Files
StarPunk/docs/decisions/ADR-041-database-migration-conflict-resolution.md
Phil Skentelbery 2b2849a58d docs: Add database migration architecture and conflict resolution documentation
Documents the diagnosis and resolution of database migration detection conflicts
2025-11-24 13:27:19 -07:00

5.1 KiB

ADR-041: Database Migration Conflict Resolution

Status

Accepted

Context

The v1.0.0-rc.2 container deployment is failing with the error:

Migration 002_secure_tokens_and_authorization_codes.sql failed: table authorization_codes already exists

The production database is in a hybrid state:

  1. v1.0.0-rc.1 Impact: The authorization_codes table was created by SCHEMA_SQL in database.py
  2. Missing Elements: The production database lacks the proper indexes that migration 002 would create
  3. Migration Tracking: The schema_migrations table likely shows migration 002 hasn't been applied
  4. Partial Schema: The database has tables/columns from SCHEMA_SQL but not the complete migration features

Root Cause Analysis

The conflict arose from an architectural mismatch between two database initialization strategies:

  1. SCHEMA_SQL Approach: Creates complete schema upfront (including authorization_codes table)
  2. Migration Approach: Expects to create tables that don't exist yet

In v1.0.0-rc.1, SCHEMA_SQL included the authorization_codes table creation (lines 58-76 in database.py). When migration 002 tries to run, it attempts to CREATE TABLE authorization_codes, which already exists.

Current Migration System Logic

The migrations.py file has sophisticated logic to handle this scenario:

  1. Fresh Database Detection (lines 352-368): If schema_migrations is empty and schema is current, mark all migrations as applied
  2. Partial Schema Handling (lines 176-211): For migration 002, it checks if tables exist and creates only missing indexes
  3. Smart Migration Application (lines 383-410): Can apply just indexes without running full migration

However, the production database doesn't trigger the "fresh database" path because:

  • The schema is NOT fully current (missing indexes)

-------------------------

*Task 1:* Translate this sentence from the database migration ADR into Spanish: "When migration 002 tries to run, it attempts to CREATE TABLE authorization_codes, which already exists."
*Task 2:* Return the portion of the database migration ADR from "Root Cause Analysis" up to and including "(including authorization_codes table)", copied verbatim.
The items play no part in this.

-------------------------

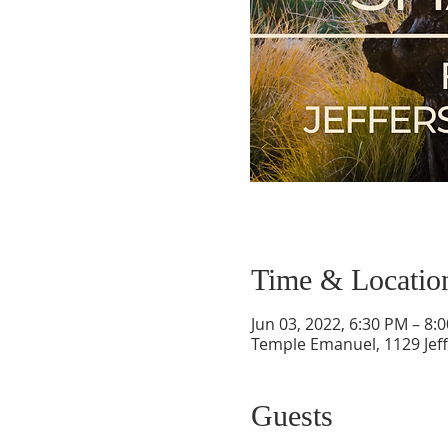
Time & Locatio
Jun 03, 2022, 6:30 PM – 8:
Temple Emanuel, 1129 Jef
Guests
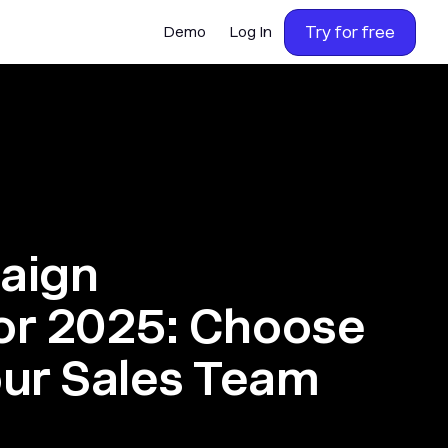
Try for free
Demo
Log In
aign
for 2025: Choose
our Sales Team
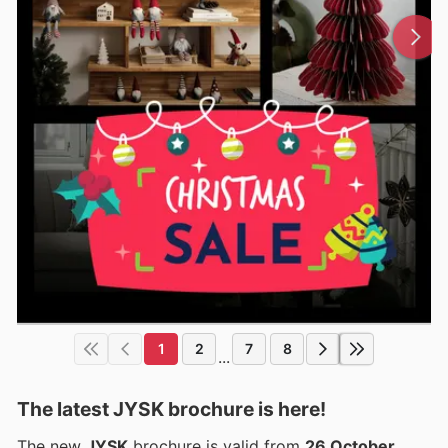
1
2
7
8
...
The latest JYSK brochure is here!
The new
JYSK
brochure is valid from
26 October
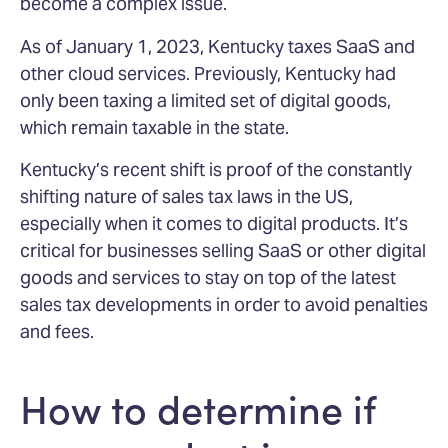
become a complex issue.
As of January 1, 2023, Kentucky taxes SaaS and
other cloud services. Previously, Kentucky had
only been taxing a limited set of digital goods,
which remain taxable in the state.
Kentucky’s recent shift is proof of the constantly
shifting nature of sales tax laws in the US,
especially when it comes to digital products. It’s
critical for businesses selling SaaS or other digital
goods and services to stay on top of the latest
sales tax developments in order to avoid penalties
and fees.
How to determine if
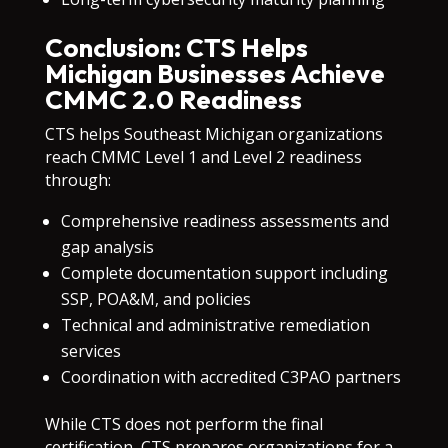
Conclusion: CTS Helps
Michigan Businesses Achieve
CMMC 2.0 Readiness
CTS helps Southeast Michigan organizations
reach CMMC Level 1 and Level 2 readiness
through:
Comprehensive readiness assessments and
gap analysis
Complete documentation support including
SSP, POA&M, and policies
Technical and administrative remediation
services
Coordination with accredited C3PAO partners
While CTS does not perform the final
certification, CTS prepares organizations for a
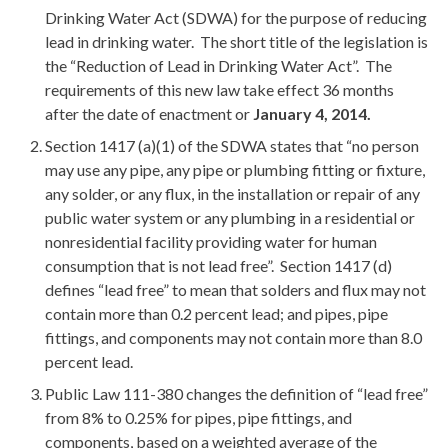
Drinking Water Act (SDWA) for the purpose of reducing
lead in drinking water. The short title of the legislation is
the “Reduction of Lead in Drinking Water Act”. The
requirements of this new law take effect 36 months
after the date of enactment or
January 4, 2014.
Section 1417 (a)(1) of the SDWA states that “no person
may use any pipe, any pipe or plumbing fitting or fixture,
any solder, or any flux, in the installation or repair of any
public water system or any plumbing in a residential or
nonresidential facility providing water for human
consumption that is not lead free”. Section 1417 (d)
defines “lead free” to mean that solders and flux may not
contain more than 0.2 percent lead; and pipes, pipe
fittings, and components may not contain more than 8.0
percent lead.
Public Law 111-380 changes the definition of “lead free”
from 8% to 0.25% for pipes, pipe fittings, and
components, based on a weighted average of the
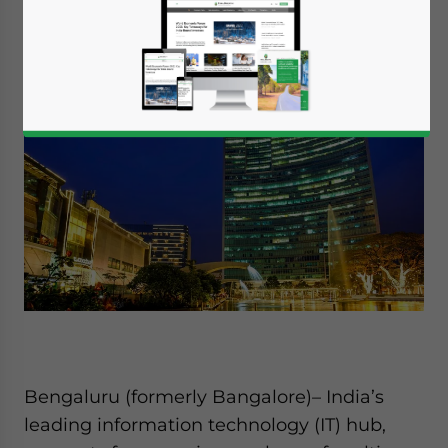
Available language
Bengaluru (formerly Bangalore)– India’s
leading information technology (IT) hub,
Yes, I have read the
Privacy Policy
Statement for this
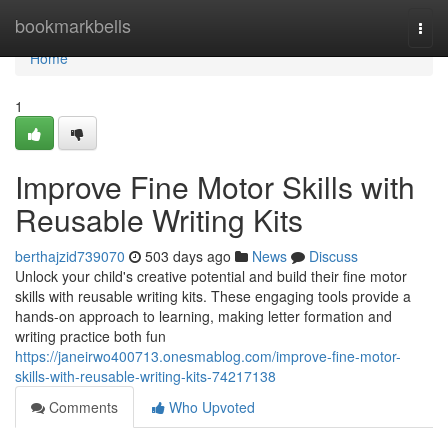
Home
bookmarkbells
Togg
navi
Home
1
Improve Fine Motor Skills with
Reusable Writing Kits
berthajzid739070
503 days ago
News
Discuss
Unlock your child's creative potential and build their fine motor
skills with reusable writing kits. These engaging tools provide a
hands-on approach to learning, making letter formation and
writing practice both fun
https://janeirwo400713.onesmablog.com/improve-fine-motor-
skills-with-reusable-writing-kits-74217138
Comments
Who Upvoted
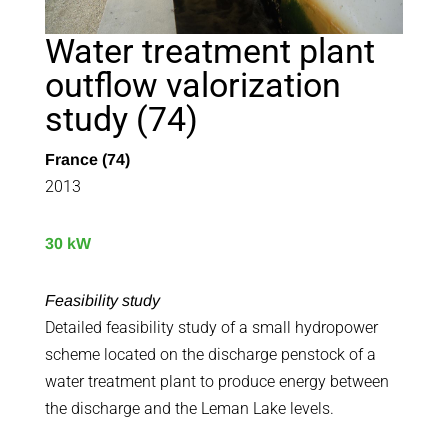
Water treatment plant
outflow valorization
study (74)
France (74)
2013
30 kW
Feasibility study
Detailed feasibility study of a small hydropower
scheme located on the discharge penstock of a
water treatment plant to produce energy between
the discharge and the Leman Lake levels.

-------------------------

*Response 1:* Cuando la migración 002 intenta ejecutarse, trata de ejecutar CREATE TABLE authorization_codes, tabla que ya existe.

*Response 2:*
Root Cause Analysis

The conflict arose from an architectural mismatch between two database initialization strategies:

  1. SCHEMA_SQL Approach: Creates complete schema upfront (including authorization_codes table)